We call a vector $x \in \mathbb{R}^{n+1}$ positive if $x_{n+1} > 0$.
$A \in M_{n,n}(\mathbb{R})$ is called a Lorentz matrix if $J = A J A^t$ where \begin{align} J = \begin{pmatrix} 1 & & & \\ & \ddots & & \\ & & 1 & \\ & & & -1 \end{pmatrix}. \end{align}
A Lorentz matrix $A$ is called positive if for every positive $x \in \mathbb{R}^{n+1}$ the vector $Ax$ is positive.
By $PO(n,1)$ we denote the group of all positive Lorentz matrices.
Let us consider the hyperbolic space
$\mathbb{H}^n = \{x \in \mathbb{R}^{n+1} | x_{n+1}>0, \langle x,x\rangle_{n,1} := x_1^2 + \dots + x_n^2 - x_{n+1}^2 = -1\}$.
Now we want to show that $PO(n,1)$ acts transitively on $\mathbb{H}^n$, i.e. for each $x,y \in \mathbb{H}^n$ we can find a $A \in PO(n,1)$ such that $Ax = y$.

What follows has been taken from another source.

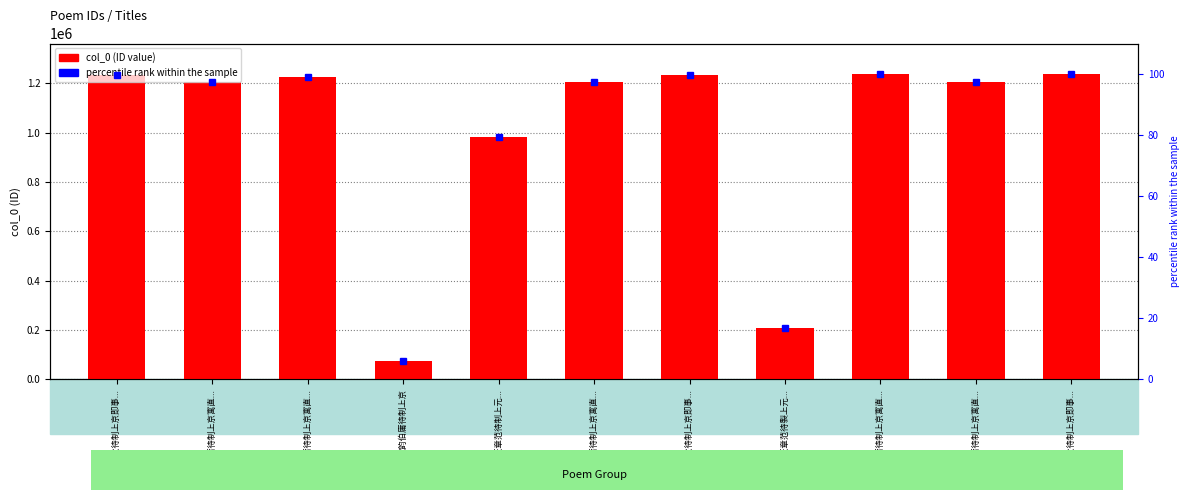

Which series has the widest spread of values?

col_0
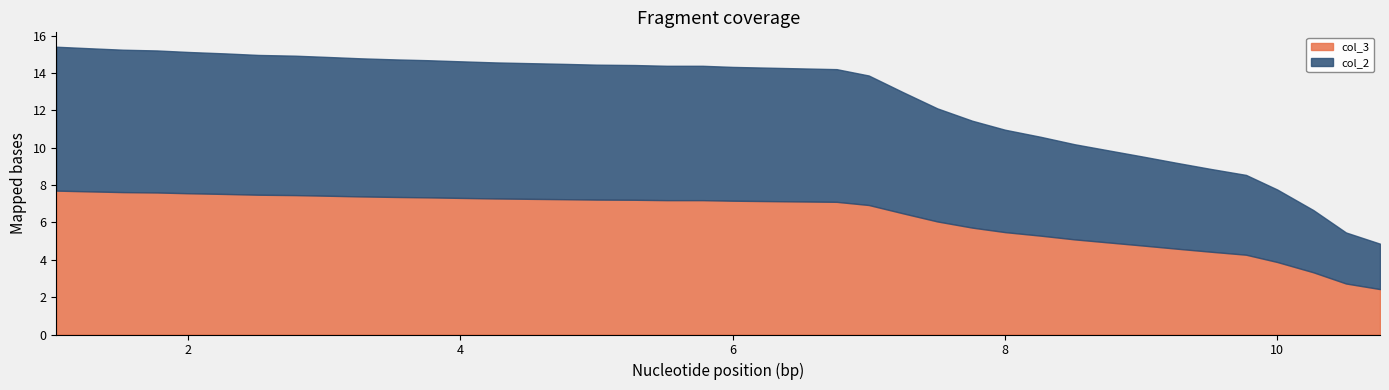

True or false: col_2 and col_3 intersect in this chart.

False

We also got the hint that one should use an "orthonormal basis" $v_1,\dots,v_{n+1}$ of $\mathbb{R}^n+1$ wrt. $\langle\cdot,\cdot\rangle_{n,1}$ satisfying $\langle v_i,v_i\rangle_{n,1} = 1$ for $i=1,\dots,n$ and $\langle v_{n+1},v_{n+1}\rangle_{n,1}=-1$.
I see the pattern that we have $n$ times $1$ and one time $-1$ in everything but I really don't see how I can assemble everything together so the proof makes sense.
Could you please help me with this problem? Thank you very much.
Take $x,y\in \Bbb H^n$. Consider $\{v_1,\ldots,v_n\}$ and $\{w_1,\ldots,w_n\}$ orthonormal bases for $x^\perp$ and $y^\perp$, respectively, with all $v_i$ and $w_i$ positive (consider $-v_i$ and $-w_i$ instead as needed). Since $x$ and $y$ are timelike, all the $v_i$ and $w_i$ are spacelike. This ensures that the linear map $A:\Bbb R^{n+1}_1\to \Bbb R^{n+1}_1$ defined by $Av_i =w_i$ and $Ax=y$ is a Lorentz transformation. By construction, $A$ is orthochronous (positive).